そして、横になっていると、いつの間にか眠ってしまった。眠っている間が天国だった。そして、目が覚めて、相変わらずの窓のない暗い部屋に四人の朝鮮人といることがわかると、またいたたまれない絶望感に襲われた。多分、一夜が明けたのだ。


昨日、飲んだ汁物の水分は、すべて汗となって蒸発したようだ。便器に向かって用を足そうとしたが、何も出なかった。私は水を飲まないと、このままでは危ないと思った。
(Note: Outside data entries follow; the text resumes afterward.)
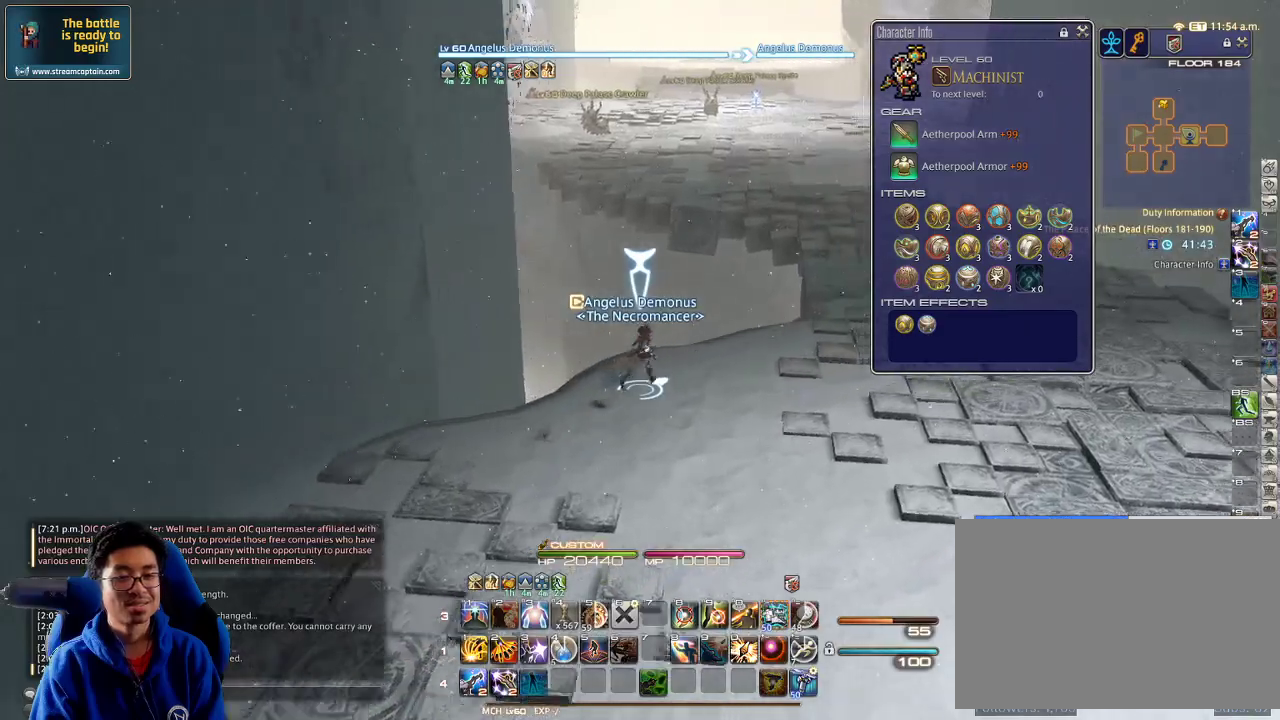
{"keys": ["d", "w"], "events": [[67, "p", "down"], [167, "p", "up"]]}
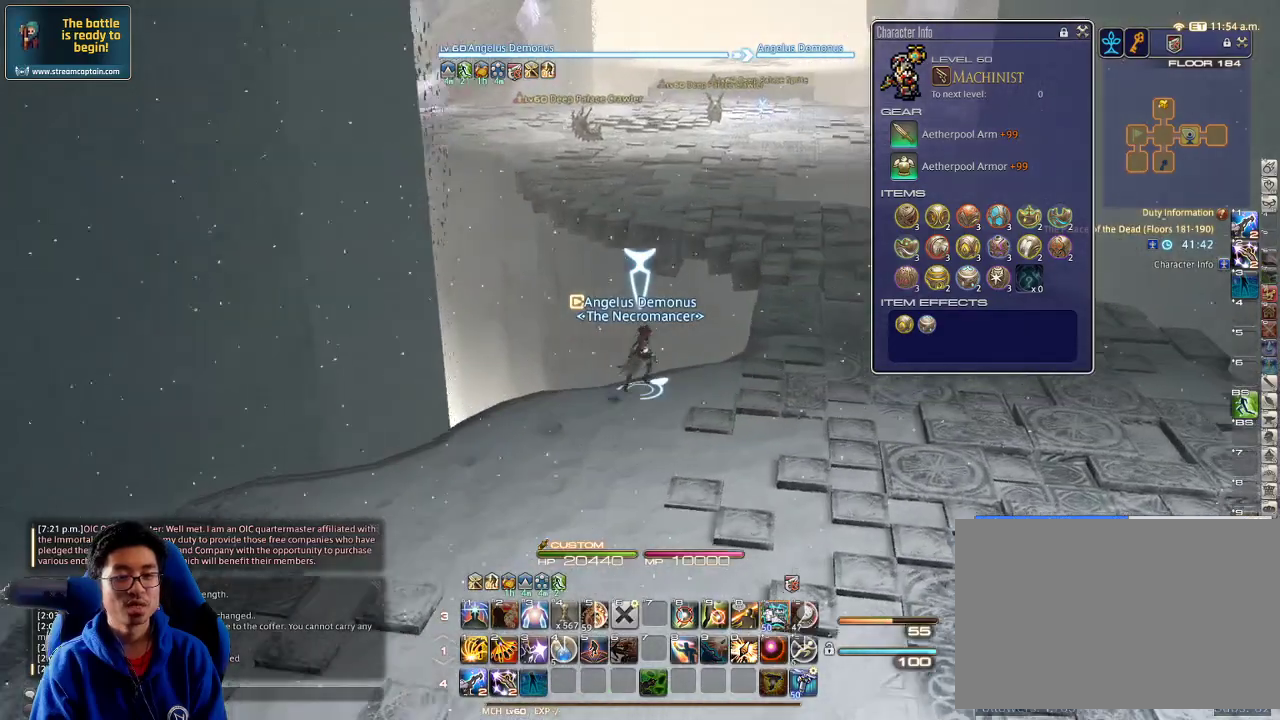
{"keys": ["d", "w"], "events": [[333, "p", "down"], [433, "p", "up"]]}
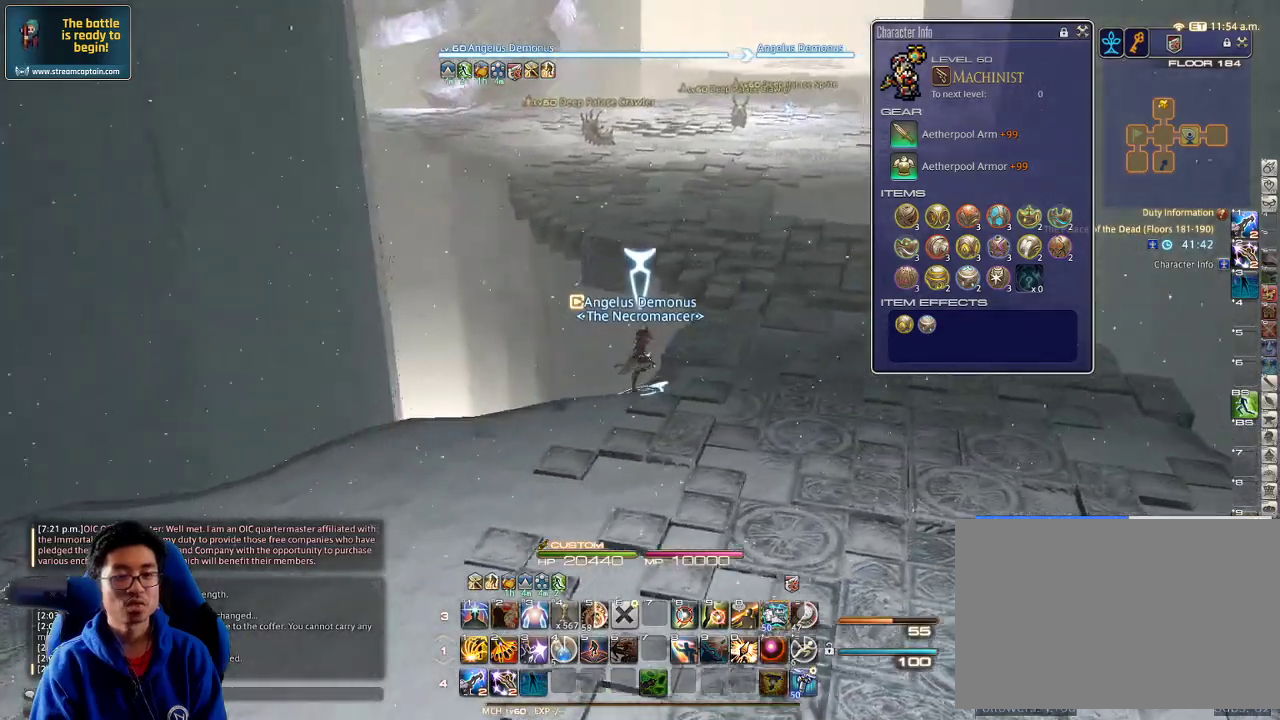
{"keys": ["w"], "events": [[400, "d", "up"]]}
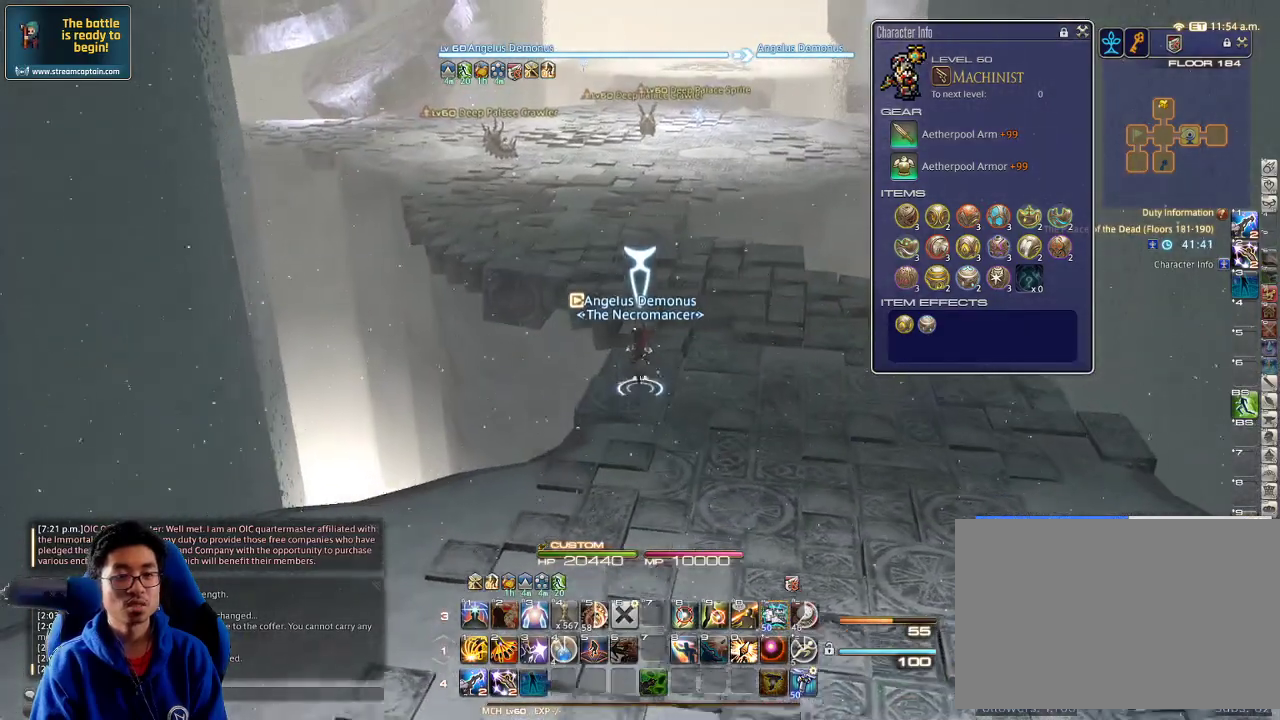
{"keys": ["w"], "events": []}
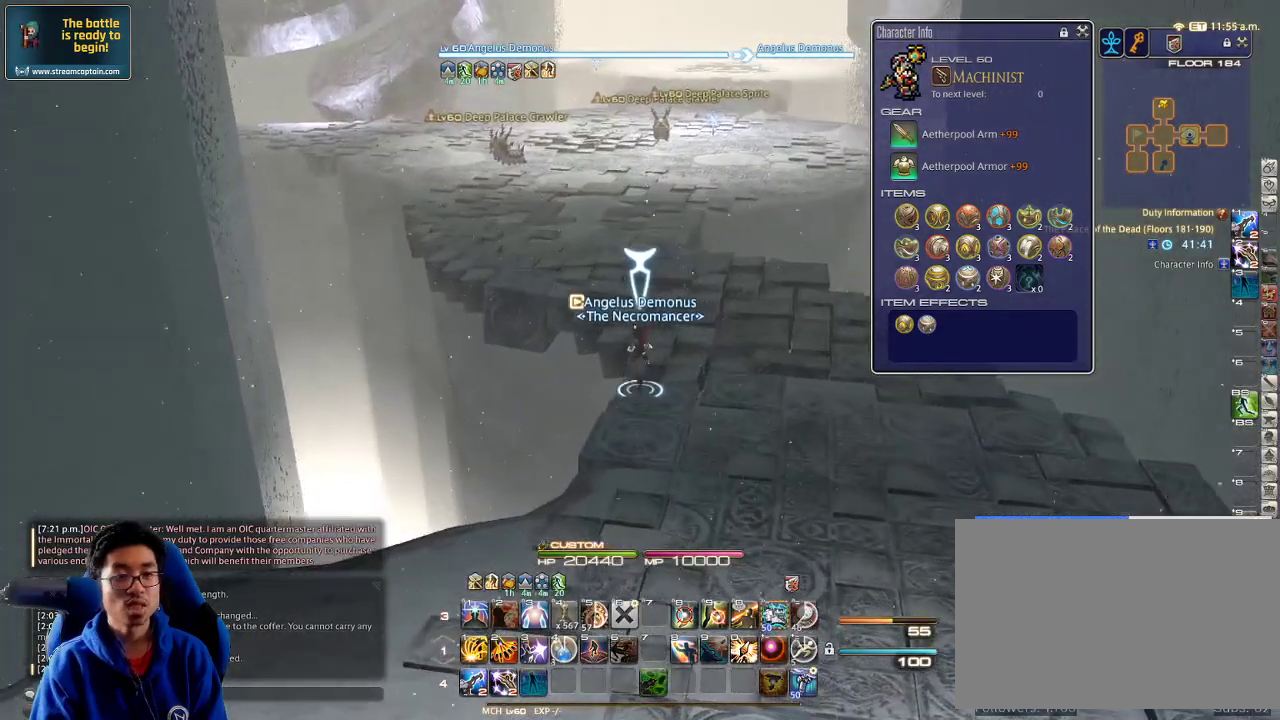
{"keys": ["d", "w"], "events": [[100, "d", "down"], [367, "w", "up"], [467, "w", "down"]]}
そう思ったところで、ドアが開き、昨夜の軍人がコップに入った水を人数分持って来た。誰もが、


「おー!カムサハムニダ!」


と言いながら、争って飲み干した。私も水を飲み、空になったコップを軍人に返すときは、


「カムサハムニダ」


と言った。屈辱的だと思う前に、命を救われたと、有り難かったのだ。そして朝食が配られた。乾パンと脱脂粉乳だった。これは、私も平らげた。


その日、朝食が終わると、作業着を配られた。木綿の粗末なシャツとズボンだった。

それを着て、待っていると、ようやく部屋から外へ出された。そして、炎天下の下、五、六時間休みなしで、軍人の監督の下、野良仕事が続いた。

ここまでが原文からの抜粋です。